*Text provided*.

If you think it might be time to revolutionize your business by transforming your workforce, you’re in the right place. In this 10-part master class series, MAU president Randy Hatcher is sharing how to manage, analyze, and utilize your workforce in this new normal. In this post, we’ll explore the good and the bad of the Patriarchal Workforce Model.

If you missed them, be sure to check out part one (“Workforce Transformation is the Key to Future-Proofing Your Business”) and part two (“3 Signs It’s Time to Rethink Your Business Model”) of this series.

The Dangers of an Outdated Labor Blueprint
What a great country the United States is. Early business pioneers perhaps understood this best—the Rockefellers, Carnegies, and Fords. They participated in the U.S. manufacturing transformation that would ultimately produce more than one-third of all global industrial output.

Between the late-eighteenth and early-twentieth centuries, America gave birth to many of the world’s most successful companies. From these came second-, third-, and fourth-generation international entities and spin-offs. In most of these organizations, everyone worked for the “Company”: one big, happy “Family” of full-time regular employees—the janitors, cafeteria workers, security guards, groundskeepers, drivers, managers, and CEO. They all belonged to the Family and they all received a paycheck from the Company. According to this Patriarchal Workforce Model, people expected to stay with one organization until they retired—or died.

According to the first labor blueprint, the Patriarchal Workforce Model, people assumed that they would be working for one company their entire lives.

Over time, many of the Family members grew dissatisfied, maybe because of too much perceived or actual corporate greed, too much concentration of power and money, or too much employee abuse. Eager to improve their situation, some of these disenfranchised workers sought the help of an outside partner: the union.

Unionized companies provided higher pay scales and rich benefits, including health care and generous retirement programs (which eventually became too generous). Whether or not you support unions, you can’t question their significant influence on wages and benefits throughout the marketplace, since even the nonunion companies copied from union playbooks. In many cases, they did so just to make sure they kept the unions out. Although businesses didn’t particularly like the situation, corporate profits were soaring, and there seemed to be enough money to go around for everyone.

Huge corporate profits masked the escalating compensation and benefit costs that were generating a long-term employee legacy debt.

The Dark Side of the Patriarchal Model
With its static full-time workforce, the Patriarchal Model offered no buffer against changing business conditions, seasonality, or market fluctuations. Companies found themselves overstaffed when their production levels dropped and understaffed when they rose, but never perfectly balanced with the right number of employees. Employers had no effective staffing solutions for marketplace expansions and contractions.

*Data to examine*.

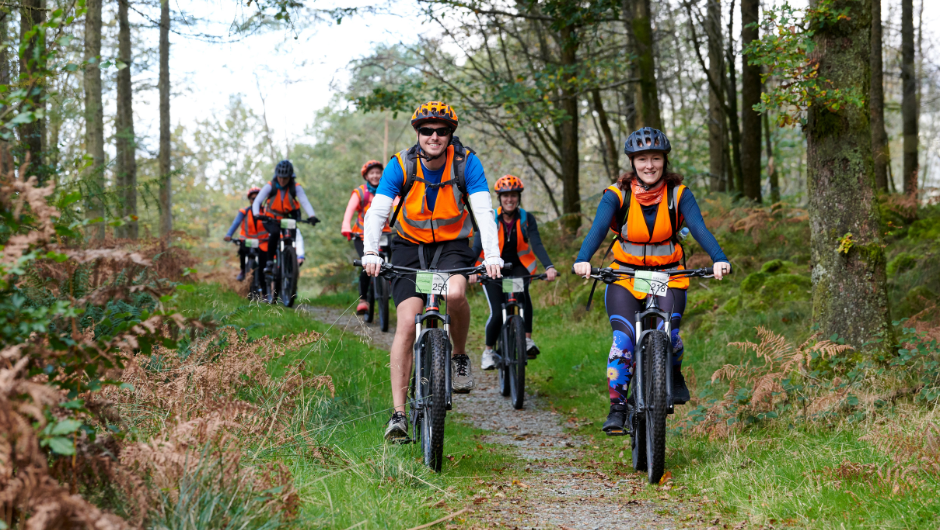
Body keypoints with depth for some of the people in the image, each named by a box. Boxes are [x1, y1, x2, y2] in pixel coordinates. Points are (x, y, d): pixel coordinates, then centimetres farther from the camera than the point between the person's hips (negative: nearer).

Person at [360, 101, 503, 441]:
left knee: (455, 293, -33)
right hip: (410, 247, 0)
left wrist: (492, 256, -35)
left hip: (453, 246, 0)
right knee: (407, 324, -14)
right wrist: (370, 253, -36)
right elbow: (377, 212, -20)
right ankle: (398, 414, -12)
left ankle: (460, 357, -3)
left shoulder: (466, 164, -14)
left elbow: (484, 212, -20)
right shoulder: (401, 165, -14)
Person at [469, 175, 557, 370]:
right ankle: (488, 350, 10)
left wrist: (549, 267, -35)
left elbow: (537, 245, -18)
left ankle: (527, 338, -22)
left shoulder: (527, 219, -9)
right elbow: (477, 246, -21)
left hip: (518, 265, 1)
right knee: (497, 314, -14)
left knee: (522, 292, -32)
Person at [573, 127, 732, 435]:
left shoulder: (678, 194, -6)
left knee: (668, 334, -20)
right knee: (623, 337, -19)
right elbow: (598, 228, -23)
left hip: (668, 277, 0)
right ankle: (618, 406, -11)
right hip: (625, 276, 0)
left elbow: (699, 228, -19)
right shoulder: (617, 195, -8)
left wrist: (719, 259, -38)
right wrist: (583, 260, -43)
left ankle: (674, 375, 13)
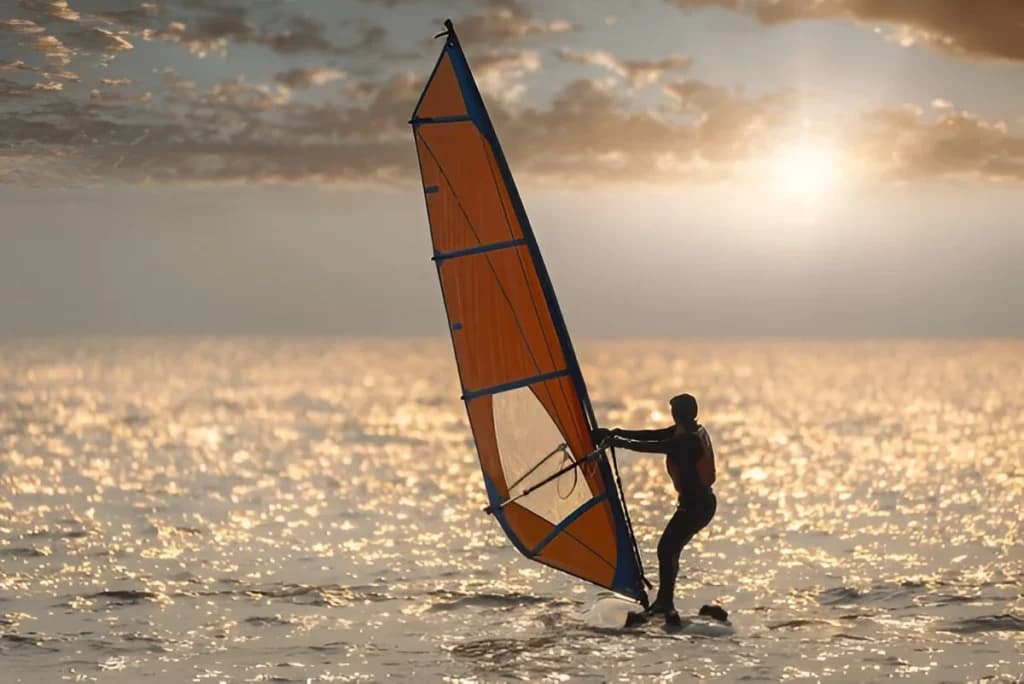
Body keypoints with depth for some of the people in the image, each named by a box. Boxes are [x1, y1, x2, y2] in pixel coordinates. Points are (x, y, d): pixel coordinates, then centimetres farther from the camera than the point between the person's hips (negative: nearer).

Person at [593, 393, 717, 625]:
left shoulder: (688, 441, -22)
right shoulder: (692, 431, 7)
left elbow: (651, 447, -21)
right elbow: (653, 436, 7)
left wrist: (619, 442, -11)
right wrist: (618, 434, 2)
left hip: (695, 506, -10)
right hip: (703, 502, 10)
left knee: (666, 549, -13)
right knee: (670, 549, 14)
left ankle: (664, 604, -14)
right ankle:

*Tasks to perform*.
a – In the post on the Patriarchal Workforce Model, which jobs are named as part of the one big, happy "Family" of full-time employees?
b – Do these statements agree with the post on the Patriarchal Workforce Model? Answer yes or no for each and quote the deciding words. (i) The master class series has ten parts. (ii) Under the Patriarchal Model, companies kept exactly the right number of employees. (iii) Nonunion companies took ideas from unions.

*Solutions per task*.
a –
- Janitors
- Cafeteria workers
- Security guards
- Groundskeepers
- Drivers
- Managers
- CEO

b –
(i) Yes: "In this 10-part master class series"
(ii) No: "but never perfectly balanced with the right number of employees"
(iii) Yes: "even the nonunion companies copied from union playbooks"